Les bruits d'enclumes, de marteaux, le fer battant le fer, de lourds engrenages ne cessaient de tourner dans un vacarme assourdissant. L'odeur du renfermé, de la sueur et du charbon étaient omniprésentes. À peine sa tâche finie, Mordacus Daraneon se dépêcha de courir pour rejoindre une énième salle des machines où une des nombreuses pompes était cassée depuis déjà deux minutes. C'est déjà deux minutes de trop, Monsieur Daraneon, entendait-il encore le propriétaire de l'usine. Votre travail consiste à réparer toutes sortes de machines appartenant à mon entreprise ! Et si vous n'êtes pas assez rapide, il y aura un heureux élu parmi les centaines de personnes qui se pressent pour avoir cet emploi ! Savez-vous ce que représente deuuuux minutes, M. Daraneon ? Pour une pompe extrayant le pétrole, cela coûte 257 Xandors, vous comprenez ? Nous ne ne pouvons accepter un tel retard, car cette entreprise est une chaîne, un retard en entraîne un autre et vous ne...

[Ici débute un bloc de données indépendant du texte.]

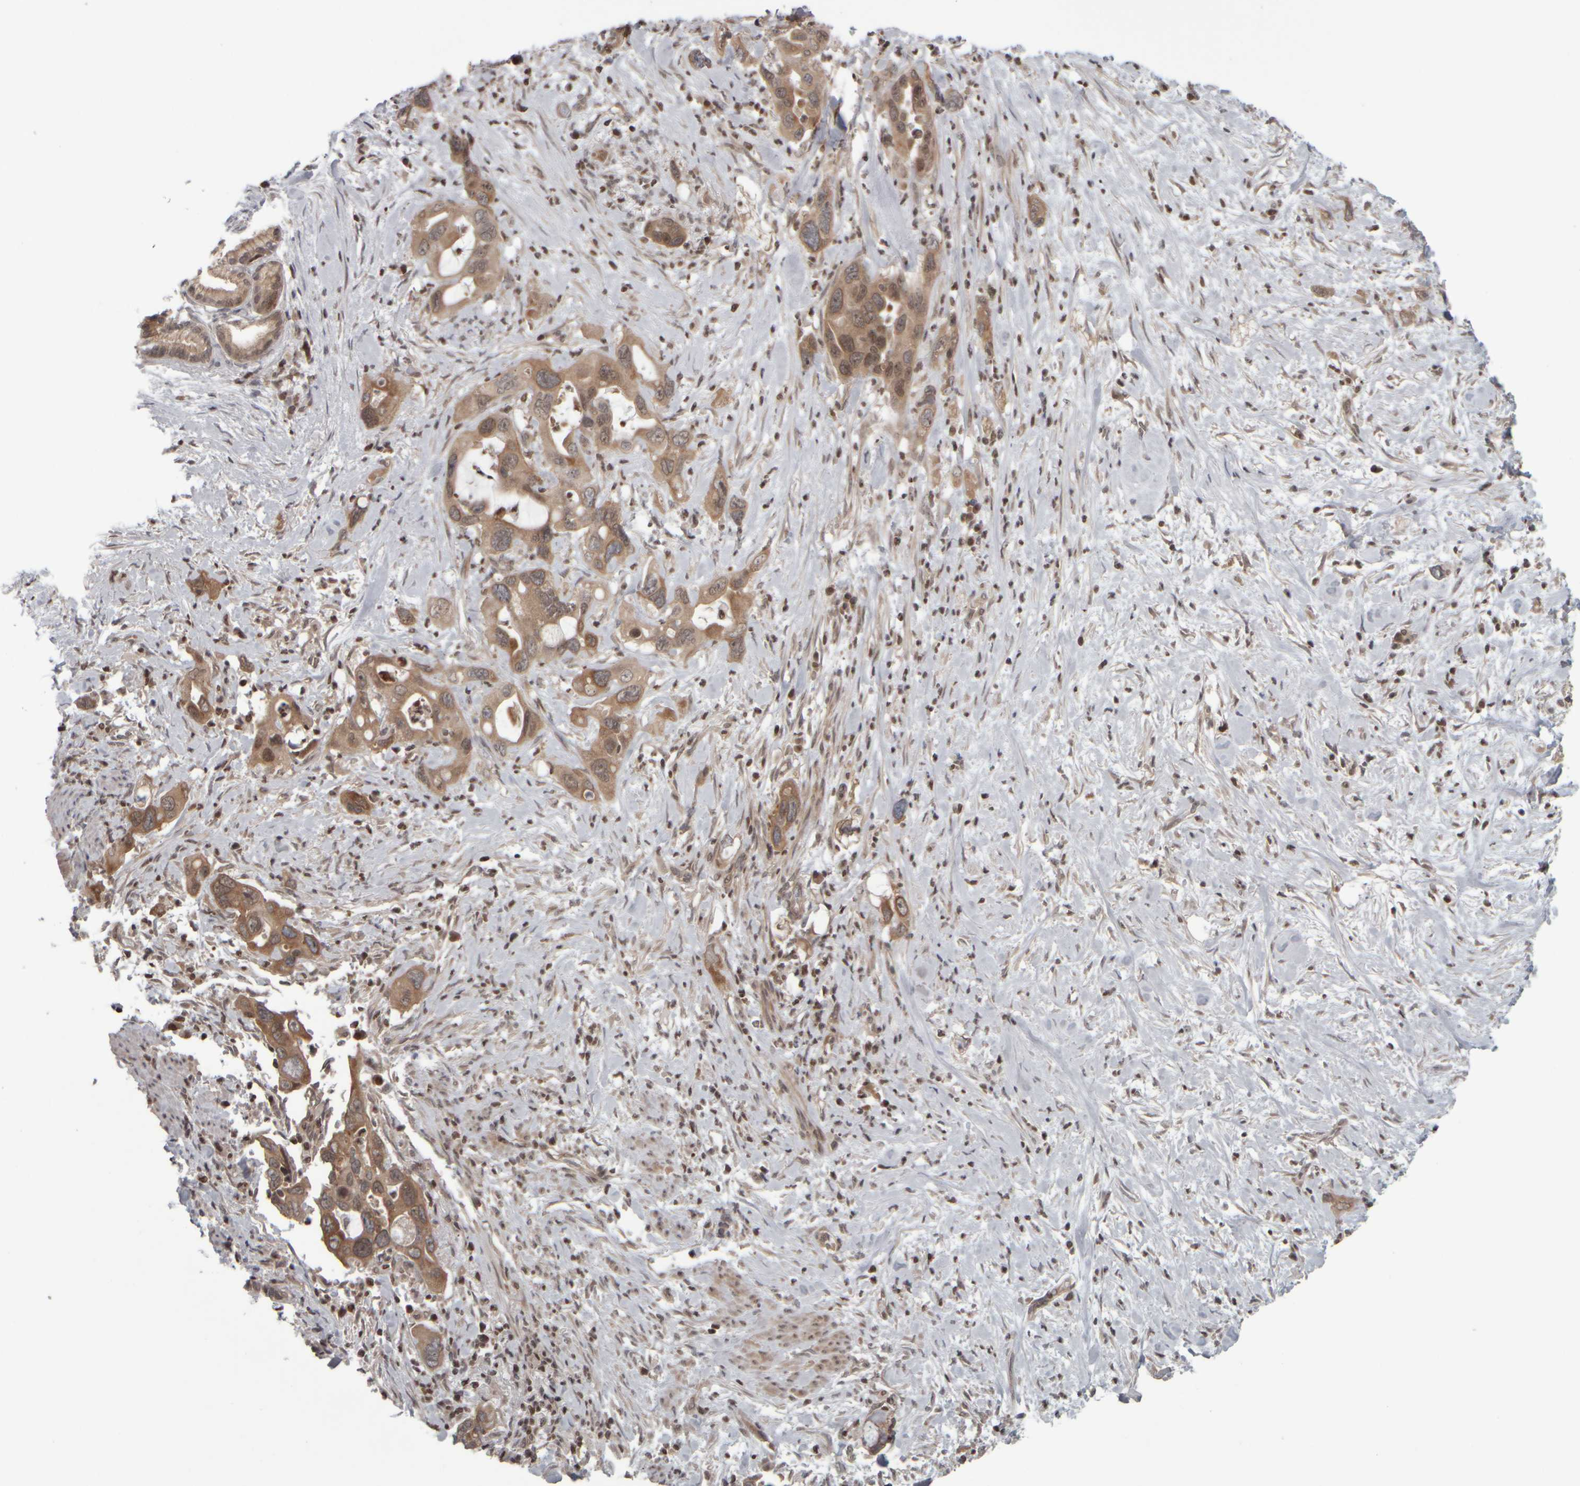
{"staining": {"intensity": "moderate", "quantity": ">75%", "location": "cytoplasmic/membranous"}, "tissue": "pancreatic cancer", "cell_type": "Tumor cells", "image_type": "cancer", "snomed": [{"axis": "morphology", "description": "Adenocarcinoma, NOS"}, {"axis": "topography", "description": "Pancreas"}], "caption": "Immunohistochemical staining of pancreatic cancer (adenocarcinoma) reveals medium levels of moderate cytoplasmic/membranous protein expression in approximately >75% of tumor cells. (Brightfield microscopy of DAB IHC at high magnification).", "gene": "CWC27", "patient": {"sex": "female", "age": 70}}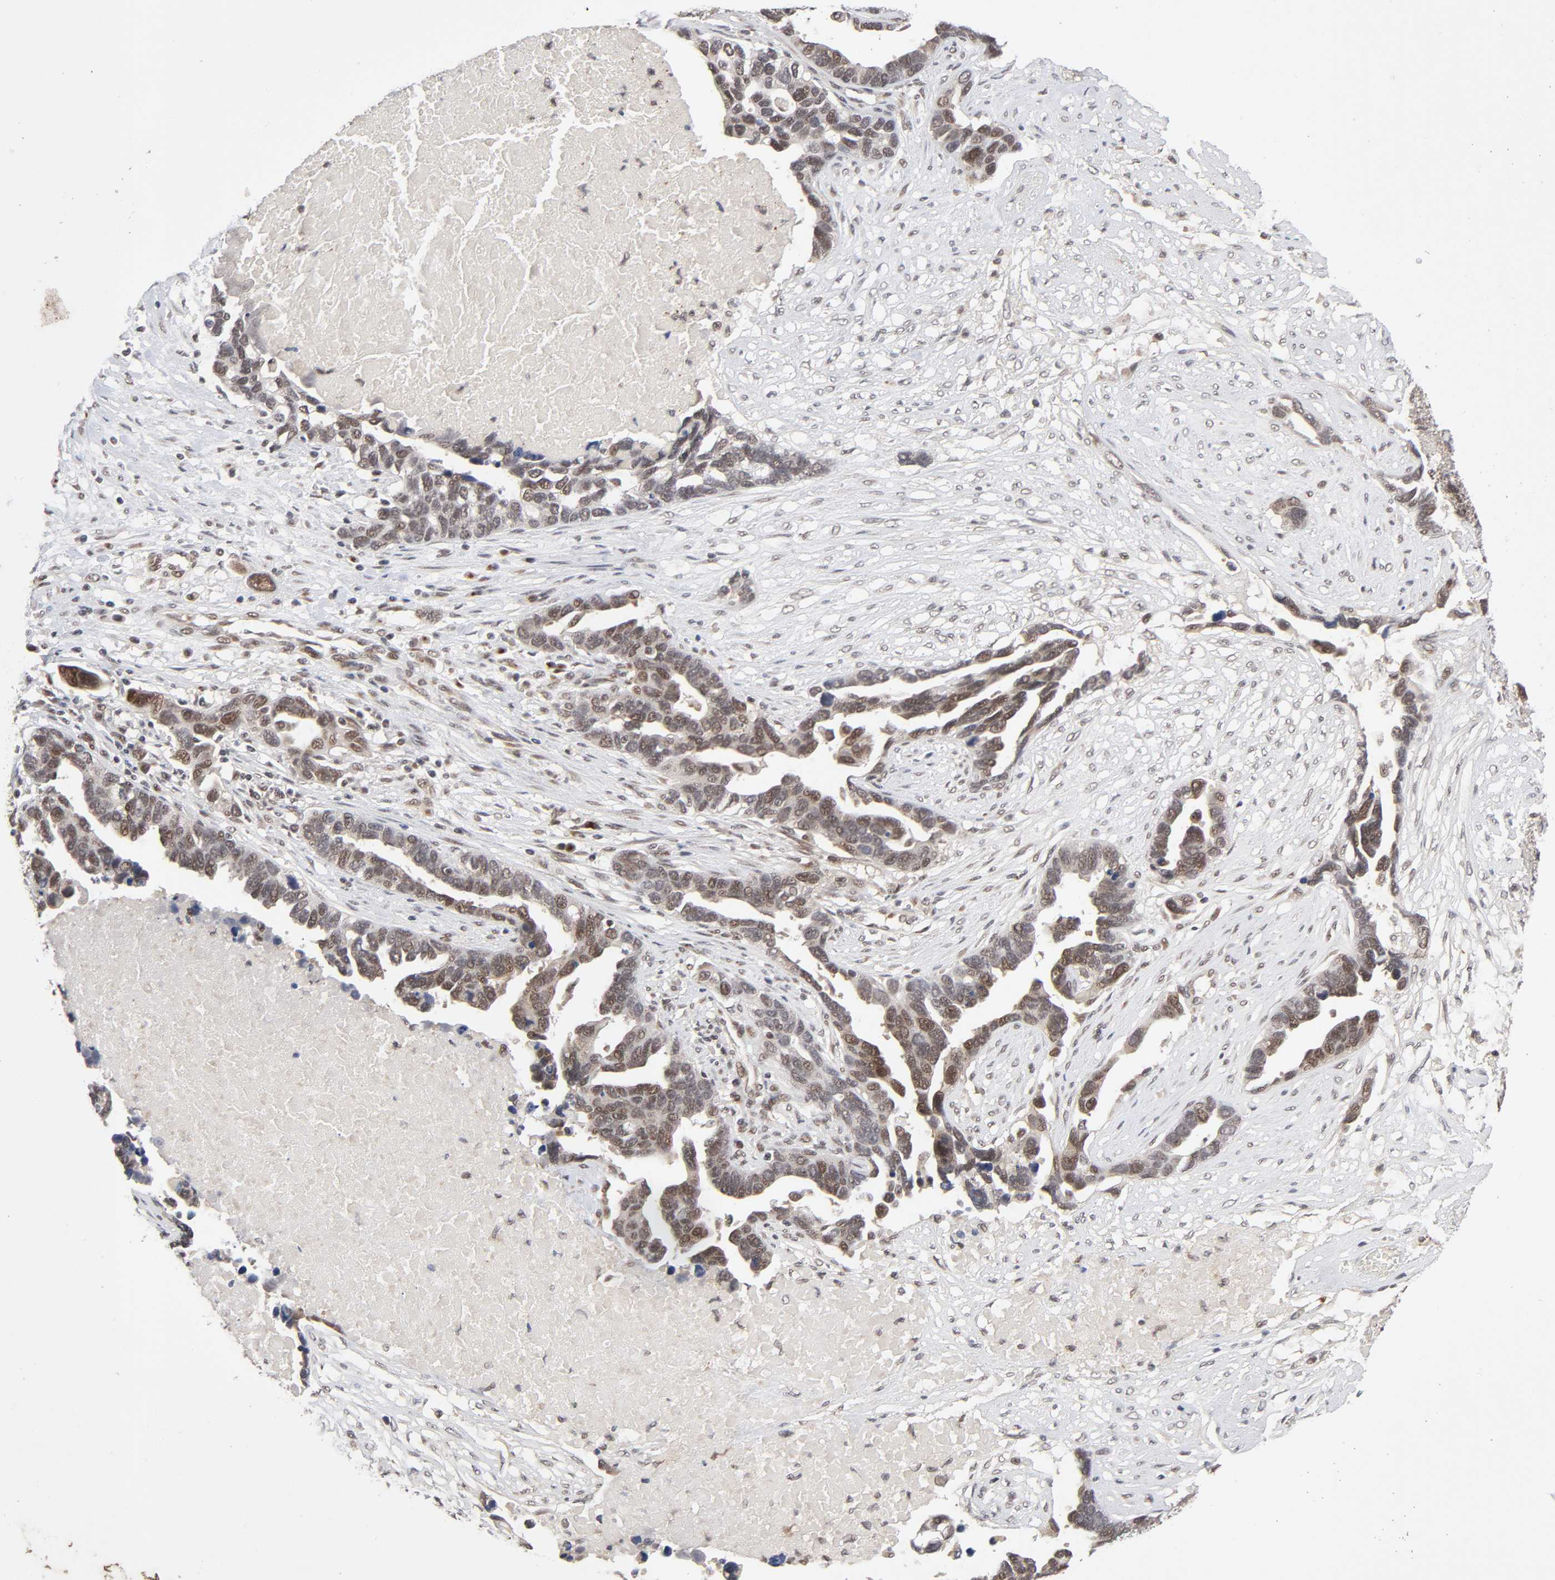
{"staining": {"intensity": "moderate", "quantity": ">75%", "location": "cytoplasmic/membranous,nuclear"}, "tissue": "ovarian cancer", "cell_type": "Tumor cells", "image_type": "cancer", "snomed": [{"axis": "morphology", "description": "Cystadenocarcinoma, serous, NOS"}, {"axis": "topography", "description": "Ovary"}], "caption": "Serous cystadenocarcinoma (ovarian) stained for a protein reveals moderate cytoplasmic/membranous and nuclear positivity in tumor cells.", "gene": "EP300", "patient": {"sex": "female", "age": 54}}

-Auriez vous l'amabilité de fermer votre putain de gueule, M. Stropovitch ? Se mit à dire à voix haute l'employé tout en réparant la pompe. Vous n'êtes jamais descendu dans les profondeurs de vos usines qui recrachent de la merde ! Croyez-vous que vos nobles poumons puissent supporter un air aussi irrespirable ? Et bon dieu, voilà, j'ai fini, c'est quoi l'autre réparation ?

Il sortit un petit boîtier de son sac où après avoir appuyé sur un bouton une voix robotisée lui annonça :

-Salle B27, électroérosion par enfonçage.

Ca ne s'arrêtera jamais, j'ai juste envie de voir la dame qui m'annonce toutes ces saloperies à réparer pour lui enfoncer mon poing dans sa...

Il s'interrompit un moment dans ses réflexions, pris d'un mal soudain, comme une difficulté à respirer. Mais il en avait l'habitude, seulement ces malaises se faisaient de plus en plus souvent. Nombre de ses collègues en avaient succombé. Et depuis un moment, certains se mettaient carrément à cracher du sang... noir. Mordacus pensa alors à sa femme, sa fille et son fils pour qui le revenu de leur père était nécessaire à leur survie. Angelica sa femme était serveuse dans un bar mais cela n'était pas suffisant. Lui faisait le boulot que la grande majorité des Nysteriens faisaient : ouvrier dans ces foutues usines de mort.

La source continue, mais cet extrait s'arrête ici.